The not very subtle psychology of the 'big man' theory - which the South Africans have already dismissed out of hand as so much nonsense - is defenestrated along with the aura of winning with which the manager hoped to pack the squad. The Blues defeat on the heels of Munster's could be the first hammer blow struck against the Lions even before the tour party leaves this hemisphere.
O'Connell under fire failed to quell the panic in the ranks. He is used to winning as captain of Munster and used to dominating. Did McGeechan think the Lions would ever dominate the current world champions? There was an air of panic in the Munster ranks. The skipper's first lieutenant, Ronan O'Gara, went missing for Munster as he had for Ireland against England and without him the big man looked just a little bit lost.

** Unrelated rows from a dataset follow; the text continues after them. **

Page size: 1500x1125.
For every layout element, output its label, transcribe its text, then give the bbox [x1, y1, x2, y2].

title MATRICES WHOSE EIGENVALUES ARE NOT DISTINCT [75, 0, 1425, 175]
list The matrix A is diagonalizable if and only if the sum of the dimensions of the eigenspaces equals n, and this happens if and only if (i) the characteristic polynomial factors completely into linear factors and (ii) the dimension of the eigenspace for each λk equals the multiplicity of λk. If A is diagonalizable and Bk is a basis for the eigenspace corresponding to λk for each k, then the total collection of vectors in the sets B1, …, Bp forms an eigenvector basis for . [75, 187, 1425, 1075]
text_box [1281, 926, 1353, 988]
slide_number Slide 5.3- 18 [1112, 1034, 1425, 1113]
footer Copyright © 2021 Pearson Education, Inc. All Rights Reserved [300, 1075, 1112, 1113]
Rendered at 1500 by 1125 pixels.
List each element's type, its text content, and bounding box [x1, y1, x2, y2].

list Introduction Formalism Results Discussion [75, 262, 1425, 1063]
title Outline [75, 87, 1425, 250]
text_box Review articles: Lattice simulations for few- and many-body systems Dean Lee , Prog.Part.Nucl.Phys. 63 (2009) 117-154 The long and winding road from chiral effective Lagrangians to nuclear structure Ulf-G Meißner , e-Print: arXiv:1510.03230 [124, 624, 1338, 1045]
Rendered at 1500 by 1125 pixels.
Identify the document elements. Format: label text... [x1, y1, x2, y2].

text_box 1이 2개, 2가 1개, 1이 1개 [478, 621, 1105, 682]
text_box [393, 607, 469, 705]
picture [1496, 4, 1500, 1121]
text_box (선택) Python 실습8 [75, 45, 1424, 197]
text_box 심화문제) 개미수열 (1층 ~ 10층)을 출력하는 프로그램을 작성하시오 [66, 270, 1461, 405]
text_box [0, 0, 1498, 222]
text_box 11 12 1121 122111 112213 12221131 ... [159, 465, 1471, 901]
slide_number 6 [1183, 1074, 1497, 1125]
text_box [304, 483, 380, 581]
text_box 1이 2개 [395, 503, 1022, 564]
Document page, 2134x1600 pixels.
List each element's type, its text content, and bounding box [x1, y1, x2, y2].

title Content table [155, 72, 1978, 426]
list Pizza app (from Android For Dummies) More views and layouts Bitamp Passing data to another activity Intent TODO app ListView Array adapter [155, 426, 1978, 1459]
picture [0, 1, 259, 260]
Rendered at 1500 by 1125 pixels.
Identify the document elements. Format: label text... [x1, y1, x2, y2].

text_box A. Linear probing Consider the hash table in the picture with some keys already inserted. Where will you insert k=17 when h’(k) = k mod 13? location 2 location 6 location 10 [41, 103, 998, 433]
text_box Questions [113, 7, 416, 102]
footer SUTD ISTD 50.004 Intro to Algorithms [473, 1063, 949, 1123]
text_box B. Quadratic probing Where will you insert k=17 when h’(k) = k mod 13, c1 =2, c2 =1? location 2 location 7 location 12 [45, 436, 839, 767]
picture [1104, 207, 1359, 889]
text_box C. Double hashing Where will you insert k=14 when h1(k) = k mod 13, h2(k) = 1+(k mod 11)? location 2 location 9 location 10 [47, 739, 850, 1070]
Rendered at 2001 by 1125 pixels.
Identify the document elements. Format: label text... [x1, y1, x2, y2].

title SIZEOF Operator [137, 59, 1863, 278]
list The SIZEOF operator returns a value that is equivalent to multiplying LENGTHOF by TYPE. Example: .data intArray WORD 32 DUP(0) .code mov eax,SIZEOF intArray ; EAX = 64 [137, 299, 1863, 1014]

In contrast, O'Driscoll has the miles of high octane captaincy on the clock. He has the experiences of the tight wins and narrow losses to help him navigate through the squalls and showers, not to mention storms that will blow into the faces of the Lions. He also has the respect of world opposition in a way that O'Connell does not.
Respect is earned through achievements not sheer size. Fingers crossed that the outstanding Munster man takes the step from one of Europe's finest to one of the world's, but he is yet to do so whereas O'Driscoll - however many inches shorter than his flame-haired friend - is a player nobody can look down upon.
It seems that this whole 'imposing figure standing outside the opposition changing room door' is something symbolic and metaphorical that has seeped into the legend of the Lions, and become somehow an accepted but flawed reality. It is not size but standing that matters. Shaun Fitzpatrick, Nick Farr Jones and now John Smit; none of these are goliaths, but all were or are leaders based upon their achievements on the field and their qualities as a captain. On those terms the Lions had only one choice as captain for South Africa and it was not Paul O'Connell.
Ian McGeechan has taken a huge gamble in overlooking the Grand Slam captain as the one and only obvious leader of the Lions. If O'Connell cannot rise to the heights where the Springbok locks perform the decision to base judgement around Lions mythology will look one of the erroneous decisions of Ian McGeechan's illustrious career.